Cloud Atlas and Crater Study, 2021, 50in x 66in each, photo transfers and acrylic on canvas

3 archival tables, 24 x 48in each, photocopies, prints, book, plastic, concrete, styrofoam, bronze

Installation views, Perpetual Ebb, Rueff Galleries at Purdue University, 2022

Cloud Atlas is a 50 x 66in canvas featuring multiple photo transfers of explosions juxtaposed with images of cloud formations. The plumes of smoke that index the explosions are the results of a variety of causes such as nuclear testing, taliban attacks, allied airstrikes and volcanic eruptions - yet they are displayed in a non-hierarchical, -chronological and -linear manner, side by side, and alongside images of cumulonimbus, or thunder clouds. Following a similarly non-hierarchical arrangement, Crater Study, a second 50 x 66in canvas, features a number of depressions in the ground, respectively the results of meteorite hits, volcanic activity, or bomb, or IED explosions.

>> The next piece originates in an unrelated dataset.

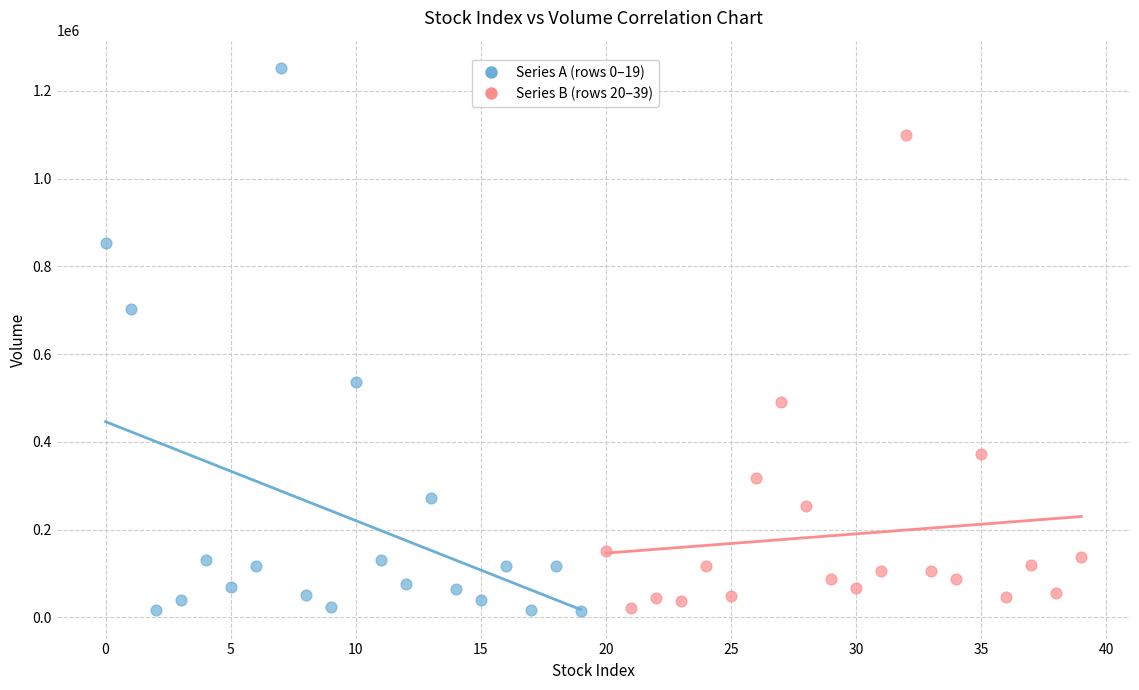

Which series contains the highest Y value?

Series A (rows 0–19)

Cloud Atlas and Crater Study are accompanied by 3 archival tables featuring a variety of images, objects and ephemerae, amongst them copies of US government documents on cloud seeding used by the military in Vietnam, as well as miniature models of craters, files of which can be readily downloaded and 3D printed at home for use as terrain in wargaming by a growing number of online communities.

The 2D and 3D elements on display are part of a larger series entitled Traces, Shadows and other Peripheral Findings that employs the speculative methodology of “visual archeology”, by focusing the viewer’s attention on the in-between spaces to make sense of the world, on the traces, and fragments that are indexical to an event and often remain unrecorded.

Through mechanisms of appropriation, and recombination, Traces, Shadows and other Peripheral Findings asks us to consider the nature of truth and representation, and more specifically the ideological mechanisms at play when we are presented with images of warfare. In whose service are the images of warfare that we consume? And what happens to their legibility and meaning when we take them out of their original contexts and combine them into an archive that disregards the dominant archive’s syntax?